Les comités d'éducation à la santé et à la citoyenneté, créés en 1990, devaient constituer la structure centrale initiant et fédérant l'ensemble des actions de prévention menées dans les établissements scolaires publics, primaires comme secondaires, d'enseignement général comme d'enseignement professionnel. A cet effet, ils regroupent l'ensemble des intervenants, qu'ils soient issus du milieu scolaire ou extérieurs à celui-ci, parents d'élèves, policiers, gendarmes, magistrats, responsables d'associations.

Ils sont financés par la mission interministérielle de lutte contre la drogue et la toxicomanie et par l'éducation nationale depuis 1995. Ils ont pour objet d'adopter une approche globale des difficultés rencontrées par les jeunes.

La prévention de la violence et celle des dépendances et des conduites à risques constituent les deux axes prioritaires de leur mission. La majorité des établissements en sont dotés, même s'il existe de grandes disparités entre les académies.

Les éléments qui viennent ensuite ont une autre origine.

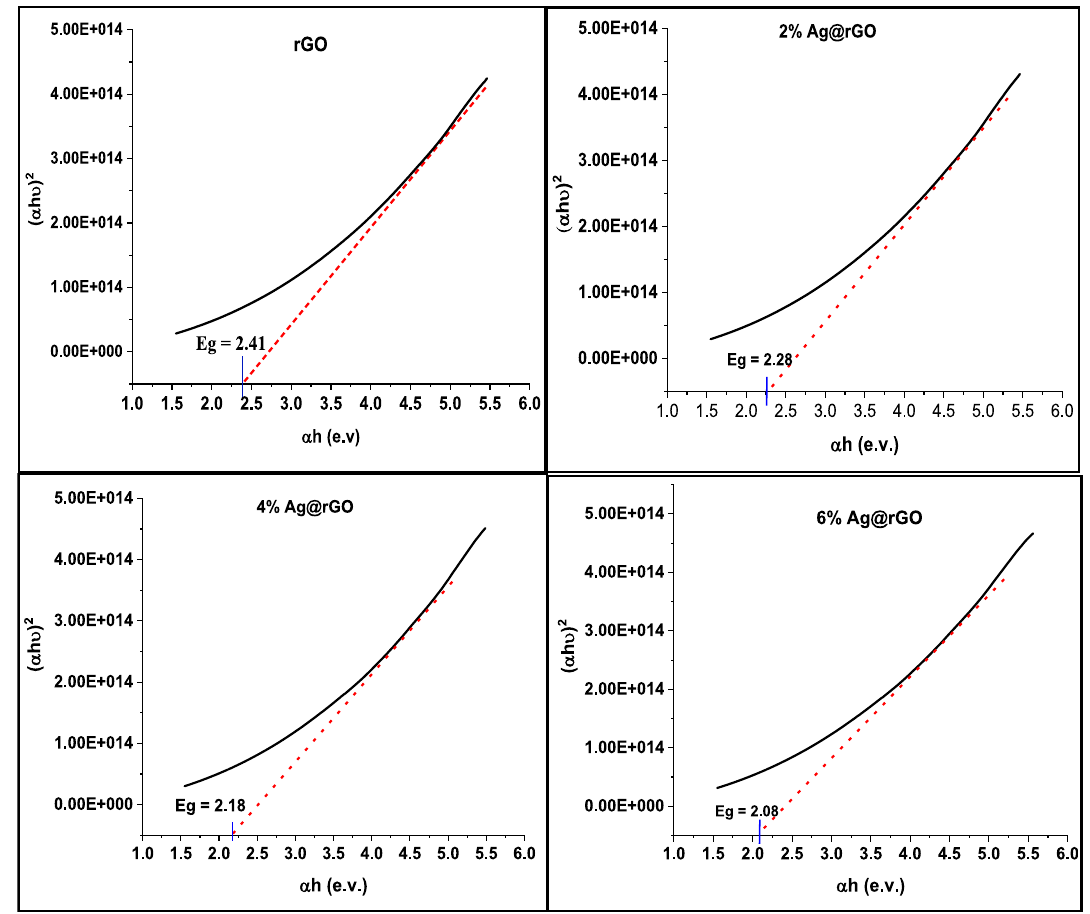
Fig. 2 Tauc’s plot of for estimation the energy band gap (Eg) of the prepared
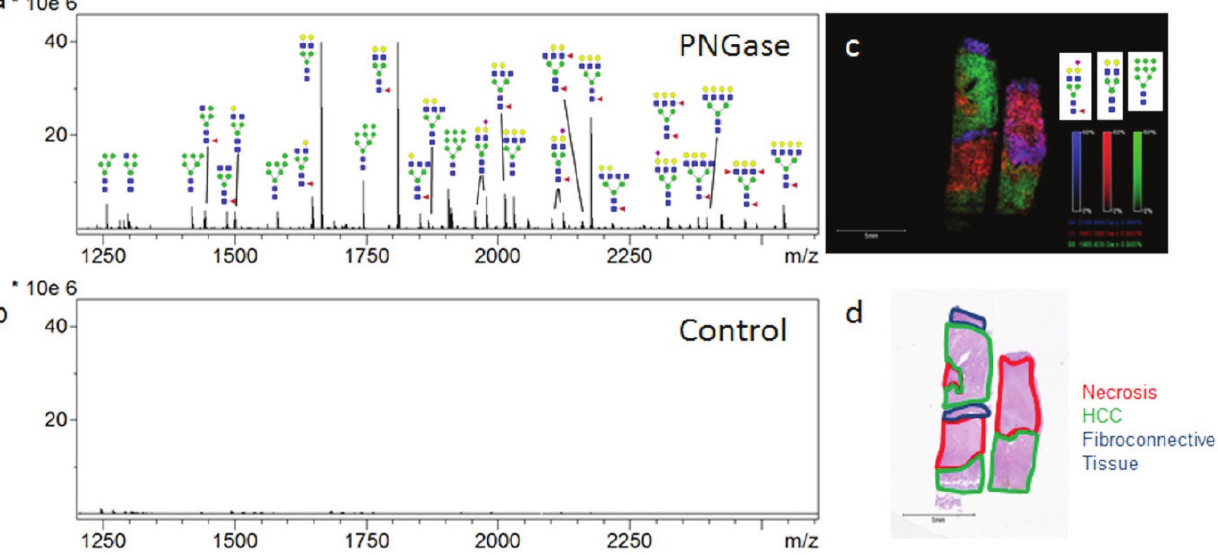
Figure 1. PNGaseF Releases N -linked Glycans from HCC Tissue in a Spatially Defined Manner. A HCC tissue slide (Biochain) containing two serial slices of HCC tissue was analyzed by N -glycan MALDI-IMS ( a ); One section was shielded from enzyme application to serve as a negative control ( b ); Three representative ions were selected in FlexImaging and displayed as an overlay image ( c ). Hex5dHex1HexNAc4NeuAc ( m / z = 2100.759, blue), Hex5HexNAc4 ( m / z = 1663.582, red) and Hex9HexNAc2 ( m / z = 1905.612, green) each display unique localization within the tissue slice ( c ); As highlighted in the H & E stain of the slide ( d ), indicated regions were identified to be fibroconnective tissue (blue), necrotic tissue (red), and HCC tissue (green). Tri- and Tetra-antennary compositions are shown with representative glycan structures. Glycan structures with single fucoses are shown as being attached to the core N -acetylglucosamine for consistency. All of these representations need to be confirmed by other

Qu'en est-il actuellement, monsieur le ministre, du fonctionnement de ces comités ? Parviennent-ils à remplir leur rôle ? Nous comptons sur vous pour tout mettre en oeuvre afin d'appliquer une politique de prévention à la hauteur de l'enjeu : il en va de la santé de nos enfants, de leur réussité scolaire et de leur avenir. Sachez que notre groupe vous apportera tout son soutien.

(M. Adrien Gouteyron remplace M. Christian Poncelet au fauteuil de la présidence.)